─── SECCIÓN DE TEXTO
Pie a tierra, y comienza el espectáculo. Primero, cambiar el dinero y obtener el visado; primeras bromas sobre mi procedencia y mi acento con el árabe, mucho más oxidado de lo que yo esperaba, por cierto. El cambio está a ocho guineas el euro aproximadamente, y la visa por un mes vale unas ochenta guineas; tendré que renovarlo mensualmente.
En el aeropuerto del Cairo todos me preguntan que de dónde soy. A todos les encanta España
Recojo las maletas y me acerco a la puerta de salida (o entrada) rechazando ofertas de taxistas o de jóvenes que quieren ayudarme con las maletas a cambio de un puñado de guineas. Todos me preguntan de dónde soy, a todos les encanta España, todos me preguntan si Real Madrid o Barcelona. La sonrisa que todos me brindan a modo de bienvenida me alegra y me tranquiliza bastante. Se preocupan por hacerme sentir en casa.
Un hombre trajeado se me acerca y se presenta, dice venir de parte del gobierno y me enseña su acreditación, me dice que el gobierno le envía para proteger a los extranjeros, ya que las cosas están un poco turbulentas con las manifestaciones y demás, y que tiene un coche para llevarme a donde quiera. Me lleva al coche tras darme una vuelta completa por todo el aeropuerto charlando, ganándose mi confianza, y al llegar me dice que son doscientas guineas (mis amigos me dijeron que el precio adecuado era cincuenta), así que me hago el enfadado y le digo que no más de cincuenta.
Como no baja de sesenta me voy a buscar a un taxista de verdad. Al final, no consigo más que setenta más diez de propina hasta Madinat annasser, el barrio donde está mi centro de lenguas y donde viven mis compañeros de beca españoles, los cuales me han acogido la primera semana: Alicia, Ainhoa y Javi.

Mis compañeros de clase. De izq a dcha: Ainhoa, Adelina, Alicia, Hafsa, el portero del piso, Azizi, y Javi.
Mi primer viaje en coche por el Cairo es bastante tranquilo, salvo porque mi taxista conducía hablando por teléfono y sin mirar a la carretera, pero ya me fue vislumbrando lo que luego comprobaría: toda una locura, toda una experiencia. Conducen a una velocidad desmedida y a una distancia milimétrica unos de otros, se cruzan en cualquier momento, van en dirección contraria por todas partes, no hay apenas semáforos ni señales y a las pocas que hay no se les hace demasiado caso.
──────
# [EJERCICIOS POR REALIZAR]
a - Transcriba del relato sobre la llegada al Cairo el fragmento que comienza con las palabras "Mi primer viaje" y concluye con "hace demasiado caso.".
b - Según el relato sobre la llegada al Cairo, ¿por qué dice el hombre trajeado que el gobierno lo envía? Responda en una a tres oraciones.
─── DATOS DEL EJERCICIO
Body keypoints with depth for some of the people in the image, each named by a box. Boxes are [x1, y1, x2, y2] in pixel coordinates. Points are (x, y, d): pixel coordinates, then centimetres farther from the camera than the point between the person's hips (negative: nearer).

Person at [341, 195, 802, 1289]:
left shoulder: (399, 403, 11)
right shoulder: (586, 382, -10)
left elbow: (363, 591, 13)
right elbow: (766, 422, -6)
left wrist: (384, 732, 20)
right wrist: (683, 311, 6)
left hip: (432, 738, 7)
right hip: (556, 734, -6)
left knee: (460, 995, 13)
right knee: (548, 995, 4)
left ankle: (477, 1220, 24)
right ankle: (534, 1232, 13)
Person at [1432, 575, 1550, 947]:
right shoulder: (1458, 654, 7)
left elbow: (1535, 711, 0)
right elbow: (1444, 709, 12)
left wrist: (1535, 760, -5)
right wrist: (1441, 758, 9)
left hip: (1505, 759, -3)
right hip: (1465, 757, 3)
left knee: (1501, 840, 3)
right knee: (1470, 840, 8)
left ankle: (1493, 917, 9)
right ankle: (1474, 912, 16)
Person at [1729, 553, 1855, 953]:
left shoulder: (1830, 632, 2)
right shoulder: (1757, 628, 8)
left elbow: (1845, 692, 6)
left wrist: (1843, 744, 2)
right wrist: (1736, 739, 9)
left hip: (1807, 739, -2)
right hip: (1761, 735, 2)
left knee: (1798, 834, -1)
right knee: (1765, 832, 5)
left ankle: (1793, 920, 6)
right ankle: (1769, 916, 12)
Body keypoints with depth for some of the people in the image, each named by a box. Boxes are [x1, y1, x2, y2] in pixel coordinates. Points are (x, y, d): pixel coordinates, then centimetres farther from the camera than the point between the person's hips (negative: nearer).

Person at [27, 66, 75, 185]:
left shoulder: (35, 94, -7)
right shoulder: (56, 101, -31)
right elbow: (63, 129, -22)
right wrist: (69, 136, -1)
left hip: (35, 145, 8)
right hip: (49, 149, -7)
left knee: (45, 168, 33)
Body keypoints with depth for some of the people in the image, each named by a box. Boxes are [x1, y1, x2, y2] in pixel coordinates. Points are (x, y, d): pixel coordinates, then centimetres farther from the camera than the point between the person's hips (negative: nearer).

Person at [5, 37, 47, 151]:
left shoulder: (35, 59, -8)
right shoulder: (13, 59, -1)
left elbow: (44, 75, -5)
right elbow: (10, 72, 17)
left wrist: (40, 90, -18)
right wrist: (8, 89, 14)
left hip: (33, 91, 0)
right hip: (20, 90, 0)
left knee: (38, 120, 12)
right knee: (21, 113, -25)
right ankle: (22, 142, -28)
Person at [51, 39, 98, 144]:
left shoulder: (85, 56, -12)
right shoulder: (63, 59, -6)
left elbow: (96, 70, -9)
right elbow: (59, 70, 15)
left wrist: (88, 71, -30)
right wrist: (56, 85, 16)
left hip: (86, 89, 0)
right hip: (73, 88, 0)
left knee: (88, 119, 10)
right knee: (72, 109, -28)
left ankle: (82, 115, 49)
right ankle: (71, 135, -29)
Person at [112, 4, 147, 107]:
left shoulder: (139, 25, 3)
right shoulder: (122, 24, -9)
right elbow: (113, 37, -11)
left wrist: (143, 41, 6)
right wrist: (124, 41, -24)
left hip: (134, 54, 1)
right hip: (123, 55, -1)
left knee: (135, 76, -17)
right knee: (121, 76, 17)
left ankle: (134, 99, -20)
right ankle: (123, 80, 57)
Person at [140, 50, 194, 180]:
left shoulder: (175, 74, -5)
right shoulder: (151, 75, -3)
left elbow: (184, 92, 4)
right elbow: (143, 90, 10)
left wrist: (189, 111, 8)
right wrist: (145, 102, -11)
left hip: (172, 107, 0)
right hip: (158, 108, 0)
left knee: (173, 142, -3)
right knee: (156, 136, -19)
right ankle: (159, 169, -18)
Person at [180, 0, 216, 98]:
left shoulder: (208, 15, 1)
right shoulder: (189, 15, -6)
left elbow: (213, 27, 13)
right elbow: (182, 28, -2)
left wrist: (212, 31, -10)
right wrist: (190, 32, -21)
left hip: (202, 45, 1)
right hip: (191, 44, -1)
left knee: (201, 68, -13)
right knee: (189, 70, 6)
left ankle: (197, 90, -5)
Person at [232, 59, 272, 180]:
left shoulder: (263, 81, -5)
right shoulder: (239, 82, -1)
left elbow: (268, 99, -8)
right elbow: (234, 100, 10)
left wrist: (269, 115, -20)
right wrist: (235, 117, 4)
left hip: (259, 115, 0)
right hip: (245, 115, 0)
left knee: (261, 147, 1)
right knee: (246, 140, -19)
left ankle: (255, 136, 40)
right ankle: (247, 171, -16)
──────
# [RESPUESTAS A EJERCICIOS]
a -
Mi primer viaje en coche por el Cairo es bastante tranquilo, salvo porque mi taxista conducía hablando por teléfono y sin mirar a la carretera, pero ya me fue vislumbrando lo que luego comprobaría: toda una locura, toda una experiencia. Conducen a una velocidad desmedida y a una distancia milimétrica unos de otros, se cruzan en cualquier momento, van en dirección contraria por todas partes, no hay apenas semáforos ni señales y a las pocas que hay no se les hace demasiado caso.

b - Dice que el gobierno lo envía para proteger a los extranjeros. La razón que da es que las cosas están un poco turbulentas con las manifestaciones y demás.